Originally Posted by
ChrisO
A website
www.merseybasin.org.uk, has a PDF document on it stating that the river has a depth of up to 30m and a tidal range of 10m
Yep. It varies depending on where in the river. The Sloyne is a natural deep channel at Tranmere, hence the tanker berth - the liners would anchor there. The Sloyne is 60 foot and 90 foot at a high tide (32 foot tides).
div>
There is a shoal just off the Pier Head which means liners can't sail at low tide. The depth at the Pier Head is deep enough, about 35 to 40 foot deep at low tide and 30 foot deeper at high. Modern liners have less depth that older ships, They are wider and flat bottomed.
The Crosby Channel has under water training walls that direct current up the channel, which keep it deep and clear. The current goes straight to the Wirral side of the river and down the dredged channel to the Manchester ship canal, keeping this side clear.
When the canal was built there was concern that currents would be affected. They were. The strong current was diverted mainly over to the Wirral side and sanded up the south end docks which required more expensive dredging. Only so much water enters the river on the rising tide and deeper channels will take most of the current (water), as water takes the line of least resistance.

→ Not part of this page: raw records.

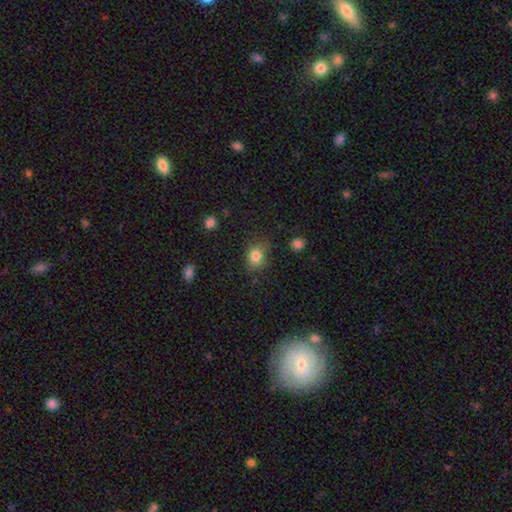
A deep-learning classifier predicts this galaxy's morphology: This is clearly a smooth galaxy (82%). How rounded: possibly in between (53%). Merging: likely none (73%).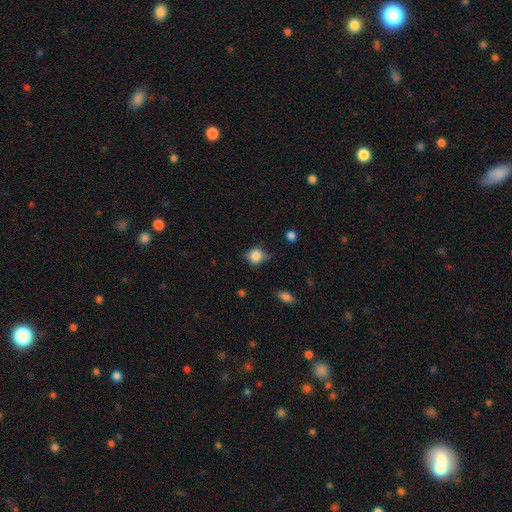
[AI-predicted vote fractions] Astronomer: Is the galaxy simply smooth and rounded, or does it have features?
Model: smooth — 79%.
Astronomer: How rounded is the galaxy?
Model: round — 73%.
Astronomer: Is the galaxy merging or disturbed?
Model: none — 57%.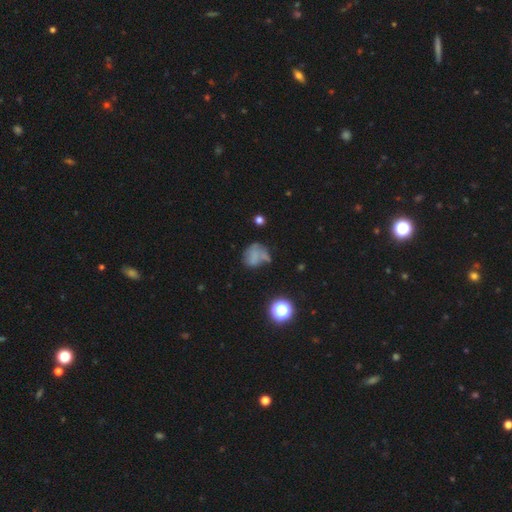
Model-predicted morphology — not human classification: smooth_or_featured: smooth (p=0.58) [alt: featured or disk p=0.26]
how_rounded: round (p=0.63) [alt: in between p=0.35]
merging: none (p=0.38) [alt: minor disturbance p=0.27]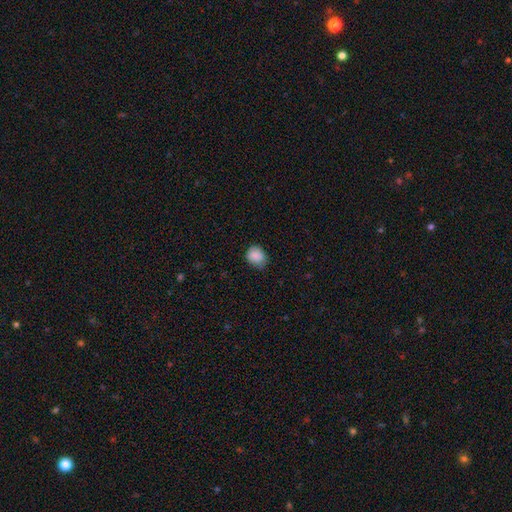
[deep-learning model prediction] smooth 87%, star or artifact 8%, featured or disk 5%. Down the decision tree: how rounded — round (56%); merging — none (71%).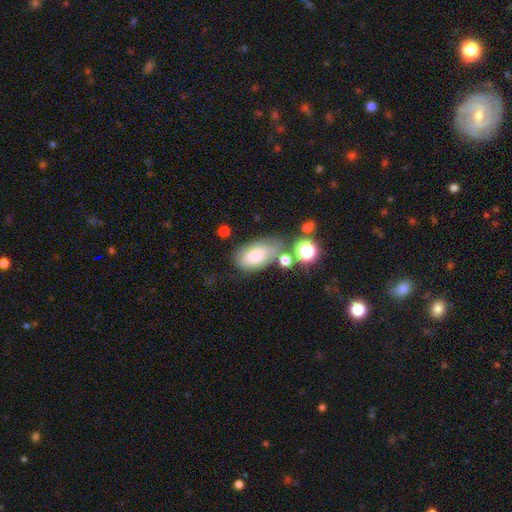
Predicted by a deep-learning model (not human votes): This appears to be a smooth galaxy with no disk features (60%) that is in between round and cigar-shaped (90%). Merging: none (46%).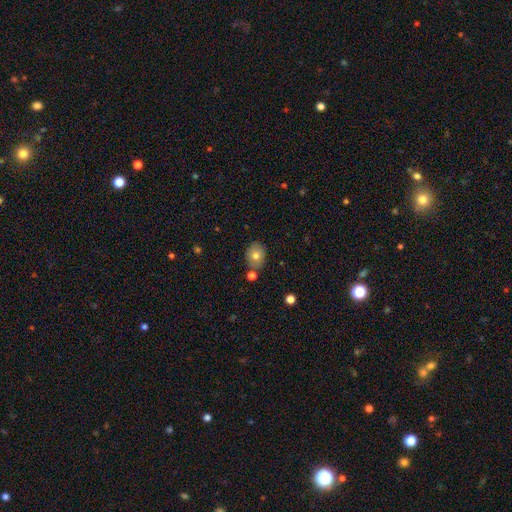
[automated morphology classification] smooth-or-featured: smooth: 72% | featured or disk: 18% | star or artifact: 9%
  how-rounded: in between: 59% | round: 40% | cigar-shaped: 1%
  merging: none: 74% | minor disturbance: 13% | merger: 10% | major disturbance: 3%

The Garston Chanel is a sort of naturally deeper channel - which requires dredging to be operable by ocean going ships.
The Manchester Ship canal's first design was training walls from Runcorn to the Garston Channel. They thought the city would object. If the city had not objected the Liverpool side of the river would have been deeper with naturally water cut channels.
A barrage from New Brighton to Bootle would make it all academic and all would be deep once dredged inside the barrier, as sand, or little sand, would not be washed into the river by the strong currents.
The same sand is washed in and out from Liverpool Bay. If most of this sand is removed (big task, but not impossible), instead of removing and dumping sand back into the bay, the river would remain very deep.
New York Harbour is only about 15 foot deep on average, with a coiuple of foot tide. Dredged channels were cut for big liners.
Near the ocean the bay's depth was deepened by explosives by the US Army Corps of Engineers to accommodate large container ships. If necessary that could happen at Liverpool.
Liverpool Docks have the advantage of "impounding" - deepening the docks by pumping water from the river at lower high tides. Expensive in fuel to do this. This saved the expense of deepening some docks. Ships would enter the river locks and raised up to the dock's "impounded" depths to accommodate their deep draughts. Fast pumps would fill the locks quickly to get a number of large vessels in on the high tide.
The sea level would have to rise by many, many feet to affect Liverpool. Many feet in sea level rise would be catastrophic world-wide. Liverpool is pretty safe. London would mainly disappear.